Kata dia, hak supervisi KPK merupakan perintah dari UU No 31/1999 tentang Tipikor yang merekomendasikan pembentukan KPK untuk menggantikan Tim Gabungan Penyidikan Korupsi atau TGPK yang dijabat Jaksa Agung sebelum UU No 30/2002 tentang KPK.
“Bentuk TGPK berubah menjadi hak supervisi setelah UU KPK diberlakukan, dan TGPK dihapus. Tentu saja tak sama. Jenis UU KPK adalah “bertanggung jawab kepada UU dan melapor kepada UU”. Jadi KPK tak punya boss. Sedang UU Kepolisian No 2/2003, “bertanggung jawab kepada UU, melapor kepada Presiden”.

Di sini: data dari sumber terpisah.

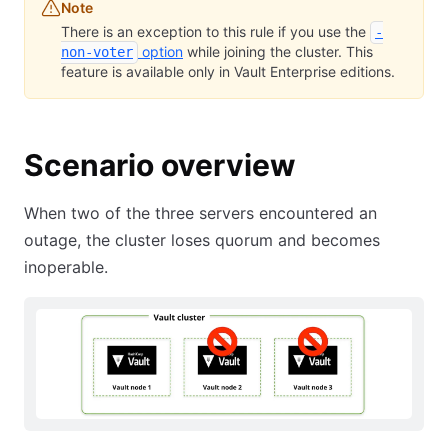
Note
There is an exception to this rule if you use the
-
option
while joining the cluster. This
non-voter
feature is available only in Vault Enterprise editions.
Scenario overview
When two of the three servers encountered an
outage, the cluster loses quorum and becomes
inoperable.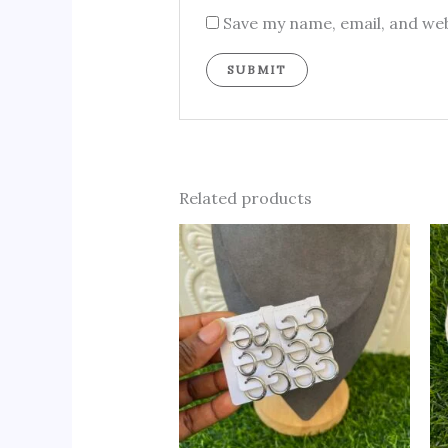
Save my name, email, and web
Related products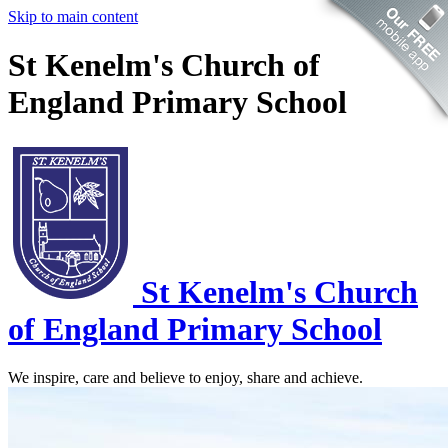
Skip to main content
St Kenelm's Church of
England Primary School
St Kenelm's
Church
of England Primary School
We inspire, care and believe to enjoy, share and achieve.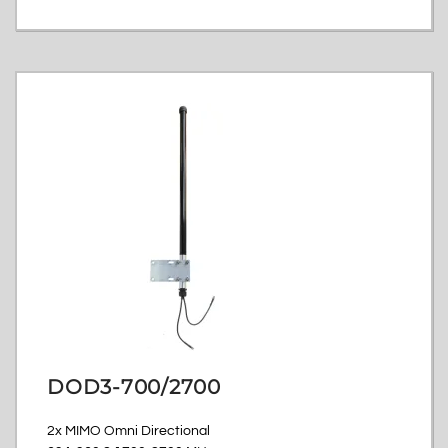
DOD3-700/2700
2x MIMO Omni Directional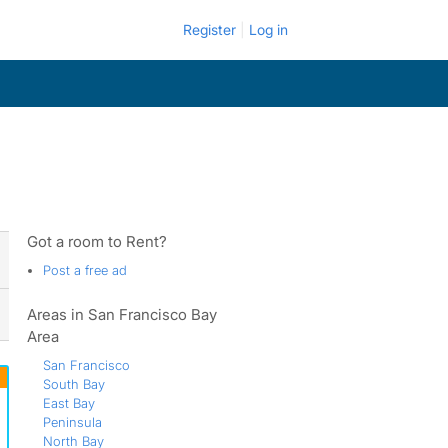
Register
Log in
Got a room to Rent?
Post a free ad
Areas in San Francisco Bay
Area
San Francisco
South Bay
East Bay
Peninsula
North Bay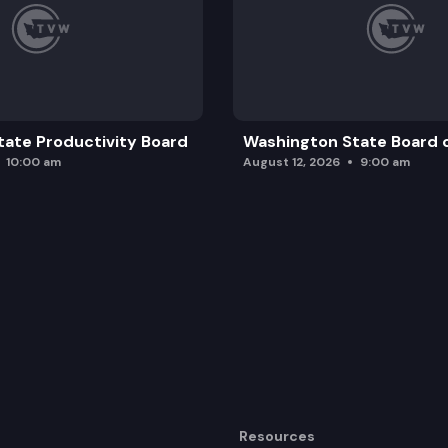
ate Productivity Board
Washington State Board o
10:00 am
August 12, 2026
9:00 am
Resources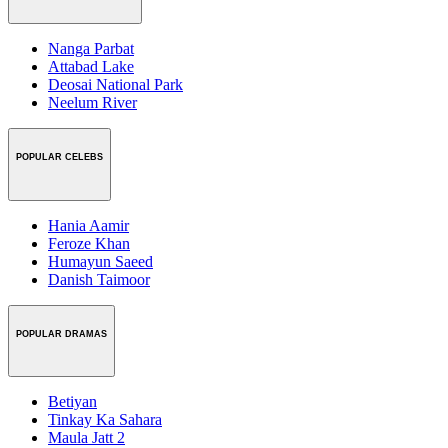
Nanga Parbat
Attabad Lake
Deosai National Park
Neelum River
POPULAR CELEBS
Hania Aamir
Feroze Khan
Humayun Saeed
Danish Taimoor
POPULAR DRAMAS
Betiyan
Tinkay Ka Sahara
Maula Jatt 2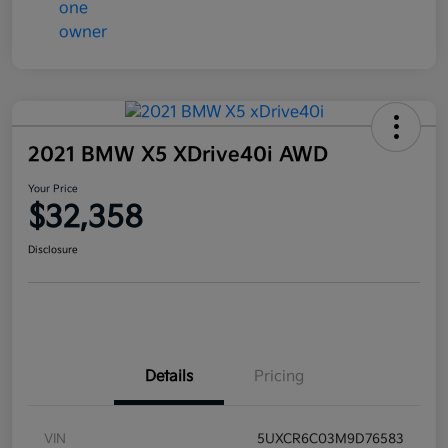
2021 BMW X5 XDrive40i AWD
Your Price
$32,358
Disclosure
Details
Pricing
VIN
5UXCR6C03M9D76583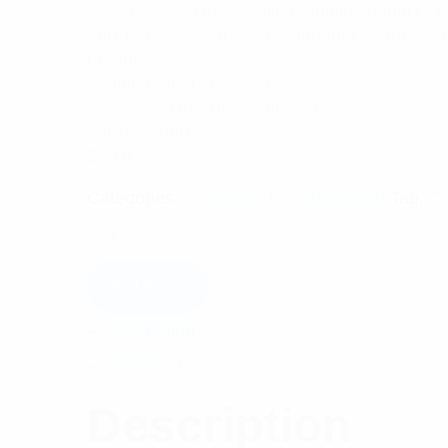
5.00
out
It’s a compact low-profile omnidirectional L
of 5 based
on
and 1710-2700MHz. The antenna features an at
customer
rating
Features:
– Multi-band LTE coverage
– Compact low profile design
– IP65 rating
$
69.97
Categories:
Antennas
,
Uncategorized
Tag:
Ce
Add to cart
Description
Reviews (1)
Description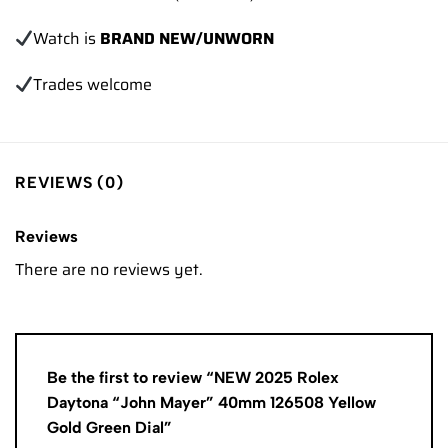
Watch is
BRAND NEW/UNWORN
Trades
welcome
REVIEWS (0)
Reviews
There are no reviews yet.
Be the first to review “NEW 2025 Rolex
Daytona “John Mayer” 40mm 126508 Yellow
Gold Green Dial”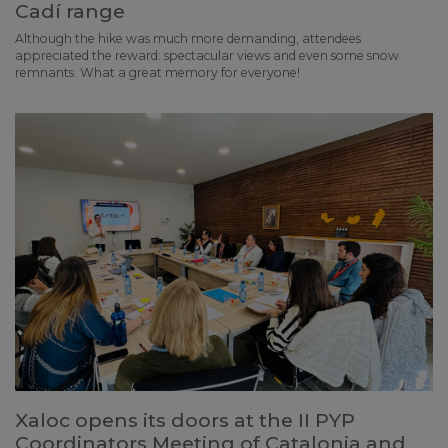
Cadí range
Although the hike was much more demanding, attendees
appreciated the reward: spectacular views and even some snow
remnants. What a great memory for everyone!
Xaloc opens its doors at the II PYP
Coordinators Meeting of Catalonia and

Doktrinnya juga beda. Doktrin UU KPK “tajam ke atas, tumpul ke bawah” di mana objeknya dibatasi Pasal 11 huruf C: minimal korupsi Rp 1 miliar, diklasifikasi extra ordinary crime. Kejahatan kerah putih atau white collar crime. Yaitu penjahat berdasi yang berada di kekuasaan. Polri adalah guardian presiden dan briefnya di bawah langsung presiden.”
Bagaimana Densus akan menggarap kerah putih di lingkungan presiden, sementara fungsinya adalah penjaga kekuasaan? lanjut dia, postulatnya Lord Acton, power tends to corrupt. Power tends to corrupt itu yang dijaga UU KPK, terutama penyelenggara negara, terutama polisi, jaksa dan hakim. Itu tugas utama UU KPK.
“Dari sejumlah indikator hara kiri, saya tak yakin KPK akan dibubarkan oleh hak angket, yang bahkan taringnya, UU No 6/1954 tentang hak angket DPR sudah dibatalkan MK. Saya justru yakin, KPK sendiri yang ingin hara kiri.”